Stored records
::::::::::
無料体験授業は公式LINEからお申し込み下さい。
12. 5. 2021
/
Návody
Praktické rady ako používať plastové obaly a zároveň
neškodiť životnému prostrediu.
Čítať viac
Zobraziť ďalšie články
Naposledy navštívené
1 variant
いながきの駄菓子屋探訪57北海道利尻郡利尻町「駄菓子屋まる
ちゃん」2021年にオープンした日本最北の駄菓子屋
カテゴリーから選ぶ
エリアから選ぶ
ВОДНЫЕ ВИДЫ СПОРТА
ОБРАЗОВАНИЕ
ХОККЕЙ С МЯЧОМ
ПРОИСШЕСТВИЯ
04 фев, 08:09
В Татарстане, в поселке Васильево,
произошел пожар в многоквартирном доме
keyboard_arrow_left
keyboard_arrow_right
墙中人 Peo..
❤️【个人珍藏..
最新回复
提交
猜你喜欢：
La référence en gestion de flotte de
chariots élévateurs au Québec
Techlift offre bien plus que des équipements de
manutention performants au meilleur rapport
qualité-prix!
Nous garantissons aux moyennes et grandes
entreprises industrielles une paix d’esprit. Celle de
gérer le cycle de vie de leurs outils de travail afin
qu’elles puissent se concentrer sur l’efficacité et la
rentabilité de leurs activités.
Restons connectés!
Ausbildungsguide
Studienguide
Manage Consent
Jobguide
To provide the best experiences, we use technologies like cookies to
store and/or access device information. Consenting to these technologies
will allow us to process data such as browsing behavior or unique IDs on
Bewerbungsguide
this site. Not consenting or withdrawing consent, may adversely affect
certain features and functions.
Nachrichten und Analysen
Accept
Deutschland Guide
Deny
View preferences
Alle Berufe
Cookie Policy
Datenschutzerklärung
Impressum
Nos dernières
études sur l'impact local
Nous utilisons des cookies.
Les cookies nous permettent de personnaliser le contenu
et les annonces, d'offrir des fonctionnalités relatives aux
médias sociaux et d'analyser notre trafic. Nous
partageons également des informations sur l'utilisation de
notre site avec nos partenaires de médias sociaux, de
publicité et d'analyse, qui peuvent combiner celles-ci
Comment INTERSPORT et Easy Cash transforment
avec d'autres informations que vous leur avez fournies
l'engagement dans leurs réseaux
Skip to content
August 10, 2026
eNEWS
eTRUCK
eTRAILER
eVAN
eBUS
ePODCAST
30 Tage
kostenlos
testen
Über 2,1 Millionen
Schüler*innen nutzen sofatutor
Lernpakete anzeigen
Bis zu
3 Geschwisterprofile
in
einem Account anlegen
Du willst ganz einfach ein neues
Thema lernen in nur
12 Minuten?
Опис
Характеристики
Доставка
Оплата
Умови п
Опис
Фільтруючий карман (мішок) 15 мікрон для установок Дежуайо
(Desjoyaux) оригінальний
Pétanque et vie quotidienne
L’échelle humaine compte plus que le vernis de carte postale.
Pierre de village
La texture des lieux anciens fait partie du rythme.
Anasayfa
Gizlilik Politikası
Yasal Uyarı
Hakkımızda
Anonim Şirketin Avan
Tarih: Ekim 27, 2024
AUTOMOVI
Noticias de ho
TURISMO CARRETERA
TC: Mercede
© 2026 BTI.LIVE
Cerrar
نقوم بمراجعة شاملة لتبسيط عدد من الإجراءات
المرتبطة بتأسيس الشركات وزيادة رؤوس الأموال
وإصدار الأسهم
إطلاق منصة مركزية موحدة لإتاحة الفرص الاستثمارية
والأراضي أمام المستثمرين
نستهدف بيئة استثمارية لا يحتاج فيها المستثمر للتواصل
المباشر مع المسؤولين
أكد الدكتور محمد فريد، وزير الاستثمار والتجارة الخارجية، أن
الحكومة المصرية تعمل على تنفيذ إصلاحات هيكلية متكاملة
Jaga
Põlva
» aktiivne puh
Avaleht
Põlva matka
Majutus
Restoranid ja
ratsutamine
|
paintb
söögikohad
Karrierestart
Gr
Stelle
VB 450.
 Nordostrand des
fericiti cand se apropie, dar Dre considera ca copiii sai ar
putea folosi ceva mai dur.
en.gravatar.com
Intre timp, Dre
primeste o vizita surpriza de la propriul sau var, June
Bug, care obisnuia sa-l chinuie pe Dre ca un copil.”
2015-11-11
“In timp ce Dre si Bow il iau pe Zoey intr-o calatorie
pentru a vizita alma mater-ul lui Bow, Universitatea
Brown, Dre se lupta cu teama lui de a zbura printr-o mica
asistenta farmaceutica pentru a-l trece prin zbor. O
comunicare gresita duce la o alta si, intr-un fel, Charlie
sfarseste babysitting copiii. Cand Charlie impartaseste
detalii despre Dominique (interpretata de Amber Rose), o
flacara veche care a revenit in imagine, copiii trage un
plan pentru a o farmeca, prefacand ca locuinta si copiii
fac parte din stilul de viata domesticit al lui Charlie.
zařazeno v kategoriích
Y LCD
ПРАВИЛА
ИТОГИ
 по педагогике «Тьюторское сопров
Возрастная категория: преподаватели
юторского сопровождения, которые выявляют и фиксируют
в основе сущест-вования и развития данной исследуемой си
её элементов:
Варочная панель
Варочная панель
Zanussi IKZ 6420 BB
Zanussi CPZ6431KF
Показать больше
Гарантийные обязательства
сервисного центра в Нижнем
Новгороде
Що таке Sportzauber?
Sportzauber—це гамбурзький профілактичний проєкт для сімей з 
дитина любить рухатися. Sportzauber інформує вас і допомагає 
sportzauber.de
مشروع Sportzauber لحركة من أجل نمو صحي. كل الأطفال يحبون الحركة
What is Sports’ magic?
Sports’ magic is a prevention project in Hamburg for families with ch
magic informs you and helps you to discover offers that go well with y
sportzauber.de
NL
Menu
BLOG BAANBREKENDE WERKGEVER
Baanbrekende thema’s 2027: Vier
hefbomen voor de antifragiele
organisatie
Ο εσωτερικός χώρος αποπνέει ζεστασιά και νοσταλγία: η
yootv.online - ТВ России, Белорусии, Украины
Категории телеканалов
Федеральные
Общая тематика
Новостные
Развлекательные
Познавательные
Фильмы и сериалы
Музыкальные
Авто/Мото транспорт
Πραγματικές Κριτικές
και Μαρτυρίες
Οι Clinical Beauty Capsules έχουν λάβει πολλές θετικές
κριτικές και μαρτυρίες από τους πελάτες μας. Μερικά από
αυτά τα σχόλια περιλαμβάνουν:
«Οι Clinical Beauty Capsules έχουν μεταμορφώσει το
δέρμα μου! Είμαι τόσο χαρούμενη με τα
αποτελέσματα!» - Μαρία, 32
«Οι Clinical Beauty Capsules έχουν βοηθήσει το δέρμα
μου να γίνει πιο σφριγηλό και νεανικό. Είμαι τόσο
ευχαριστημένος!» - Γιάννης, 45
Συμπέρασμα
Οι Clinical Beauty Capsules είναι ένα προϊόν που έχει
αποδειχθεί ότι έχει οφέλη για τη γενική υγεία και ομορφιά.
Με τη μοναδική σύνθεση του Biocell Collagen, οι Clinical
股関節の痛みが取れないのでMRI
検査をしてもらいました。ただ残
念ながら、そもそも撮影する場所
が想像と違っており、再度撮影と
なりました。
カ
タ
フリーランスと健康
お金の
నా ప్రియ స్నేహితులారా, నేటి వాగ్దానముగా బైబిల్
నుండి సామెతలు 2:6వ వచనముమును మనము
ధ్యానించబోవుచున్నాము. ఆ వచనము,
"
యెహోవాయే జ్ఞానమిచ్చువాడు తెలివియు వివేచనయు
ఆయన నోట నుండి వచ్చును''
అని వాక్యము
::::::::::
Print the records above exactly as written.

無料体験授業は公式LINEからお申し込み下さい。
12. 5. 2021
/
Návody
Praktické rady ako používať plastové obaly a zároveň
neškodiť životnému prostrediu.
Čítať viac
Zobraziť ďalšie články
Naposledy navštívené
1 variant
いながきの駄菓子屋探訪57北海道利尻郡利尻町「駄菓子屋まる
ちゃん」2021年にオープンした日本最北の駄菓子屋
カテゴリーから選ぶ
エリアから選ぶ
ВОДНЫЕ ВИДЫ СПОРТА
ОБРАЗОВАНИЕ
ХОККЕЙ С МЯЧОМ
ПРОИСШЕСТВИЯ
04 фев, 08:09
В Татарстане, в поселке Васильево,
произошел пожар в многоквартирном доме
keyboard_arrow_left
keyboard_arrow_right
墙中人 Peo..
❤️【个人珍藏..
最新回复
提交
猜你喜欢：
La référence en gestion de flotte de
chariots élévateurs au Québec
Techlift offre bien plus que des équipements de
manutention performants au meilleur rapport
qualité-prix!
Nous garantissons aux moyennes et grandes
entreprises industrielles une paix d’esprit. Celle de
gérer le cycle de vie de leurs outils de travail afin
qu’elles puissent se concentrer sur l’efficacité et la
rentabilité de leurs activités.
Restons connectés!
Ausbildungsguide
Studienguide
Manage Consent
Jobguide
To provide the best experiences, we use technologies like cookies to
store and/or access device information. Consenting to these technologies
will allow us to process data such as browsing behavior or unique IDs on
Bewerbungsguide
this site. Not consenting or withdrawing consent, may adversely affect
certain features and functions.
Nachrichten und Analysen
Accept
Deutschland Guide
Deny
View preferences
Alle Berufe
Cookie Policy
Datenschutzerklärung
Impressum
Nos dernières
études sur l'impact local
Nous utilisons des cookies.
Les cookies nous permettent de personnaliser le contenu
et les annonces, d'offrir des fonctionnalités relatives aux
médias sociaux et d'analyser notre trafic. Nous
partageons également des informations sur l'utilisation de
notre site avec nos partenaires de médias sociaux, de
publicité et d'analyse, qui peuvent combiner celles-ci
Comment INTERSPORT et Easy Cash transforment
avec d'autres informations que vous leur avez fournies
l'engagement dans leurs réseaux
Skip to content
August 10, 2026
eNEWS
eTRUCK
eTRAILER
eVAN
eBUS
ePODCAST
30 Tage
kostenlos
testen
Über 2,1 Millionen
Schüler*innen nutzen sofatutor
Lernpakete anzeigen
Bis zu
3 Geschwisterprofile
in
einem Account anlegen
Du willst ganz einfach ein neues
Thema lernen in nur
12 Minuten?
Опис
Характеристики
Доставка
Оплата
Умови п
Опис
Фільтруючий карман (мішок) 15 мікрон для установок Дежуайо
(Desjoyaux) оригінальний
Pétanque et vie quotidienne
L’échelle humaine compte plus que le vernis de carte postale.
Pierre de village
La texture des lieux anciens fait partie du rythme.
Anasayfa
Gizlilik Politikası
Yasal Uyarı
Hakkımızda
Anonim Şirketin Avan
Tarih: Ekim 27, 2024
AUTOMOVI
Noticias de ho
TURISMO CARRETERA
TC: Mercede
© 2026 BTI.LIVE
Cerrar
نقوم بمراجعة شاملة لتبسيط عدد من الإجراءات
المرتبطة بتأسيس الشركات وزيادة رؤوس الأموال
وإصدار الأسهم
إطلاق منصة مركزية موحدة لإتاحة الفرص الاستثمارية
والأراضي أمام المستثمرين
نستهدف بيئة استثمارية لا يحتاج فيها المستثمر للتواصل
المباشر مع المسؤولين
أكد الدكتور محمد فريد، وزير الاستثمار والتجارة الخارجية، أن
الحكومة المصرية تعمل على تنفيذ إصلاحات هيكلية متكاملة
Jaga
Põlva
» aktiivne puh
Avaleht
Põlva matka
Majutus
Restoranid ja
ratsutamine
|
paintb
söögikohad
Karrierestart
Gr
Stelle
VB 450.
 Nordostrand des
fericiti cand se apropie, dar Dre considera ca copiii sai ar
putea folosi ceva mai dur.
en.gravatar.com
Intre timp, Dre
primeste o vizita surpriza de la propriul sau var, June
Bug, care obisnuia sa-l chinuie pe Dre ca un copil.”
2015-11-11
“In timp ce Dre si Bow il iau pe Zoey intr-o calatorie
pentru a vizita alma mater-ul lui Bow, Universitatea
Brown, Dre se lupta cu teama lui de a zbura printr-o mica
asistenta farmaceutica pentru a-l trece prin zbor. O
comunicare gresita duce la o alta si, intr-un fel, Charlie
sfarseste babysitting copiii. Cand Charlie impartaseste
detalii despre Dominique (interpretata de Amber Rose), o
flacara veche care a revenit in imagine, copiii trage un
plan pentru a o farmeca, prefacand ca locuinta si copiii
fac parte din stilul de viata domesticit al lui Charlie.
zařazeno v kategoriích
Y LCD
ПРАВИЛА
ИТОГИ
 по педагогике «Тьюторское сопров
Возрастная категория: преподаватели
юторского сопровождения, которые выявляют и фиксируют
в основе сущест-вования и развития данной исследуемой си
её элементов:
Варочная панель
Варочная панель
Zanussi IKZ 6420 BB
Zanussi CPZ6431KF
Показать больше
Гарантийные обязательства
сервисного центра в Нижнем
Новгороде
Що таке Sportzauber?
Sportzauber—це гамбурзький профілактичний проєкт для сімей з 
дитина любить рухатися. Sportzauber інформує вас і допомагає 
sportzauber.de
مشروع Sportzauber لحركة من أجل نمو صحي. كل الأطفال يحبون الحركة
What is Sports’ magic?
Sports’ magic is a prevention project in Hamburg for families with ch
magic informs you and helps you to discover offers that go well with y
sportzauber.de
NL
Menu
BLOG BAANBREKENDE WERKGEVER
Baanbrekende thema’s 2027: Vier
hefbomen voor de antifragiele
organisatie
Ο εσωτερικός χώρος αποπνέει ζεστασιά και νοσταλγία: η
yootv.online - ТВ России, Белорусии, Украины
Категории телеканалов
Федеральные
Общая тематика
Новостные
Развлекательные
Познавательные
Фильмы и сериалы
Музыкальные
Авто/Мото транспорт
Πραγματικές Κριτικές
και Μαρτυρίες
Οι Clinical Beauty Capsules έχουν λάβει πολλές θετικές
κριτικές και μαρτυρίες από τους πελάτες μας. Μερικά από
αυτά τα σχόλια περιλαμβάνουν:
«Οι Clinical Beauty Capsules έχουν μεταμορφώσει το
δέρμα μου! Είμαι τόσο χαρούμενη με τα
αποτελέσματα!» - Μαρία, 32
«Οι Clinical Beauty Capsules έχουν βοηθήσει το δέρμα
μου να γίνει πιο σφριγηλό και νεανικό. Είμαι τόσο
ευχαριστημένος!» - Γιάννης, 45
Συμπέρασμα
Οι Clinical Beauty Capsules είναι ένα προϊόν που έχει
αποδειχθεί ότι έχει οφέλη για τη γενική υγεία και ομορφιά.
Με τη μοναδική σύνθεση του Biocell Collagen, οι Clinical
股関節の痛みが取れないのでMRI
検査をしてもらいました。ただ残
念ながら、そもそも撮影する場所
が想像と違っており、再度撮影と
なりました。
カ
タ
フリーランスと健康
お金の
నా ప్రియ స్నేహితులారా, నేటి వాగ్దానముగా బైబిల్
నుండి సామెతలు 2:6వ వచనముమును మనము
ధ్యానించబోవుచున్నాము. ఆ వచనము,
"
యెహోవాయే జ్ఞానమిచ్చువాడు తెలివియు వివేచనయు
ఆయన నోట నుండి వచ్చును''
అని వాక్యము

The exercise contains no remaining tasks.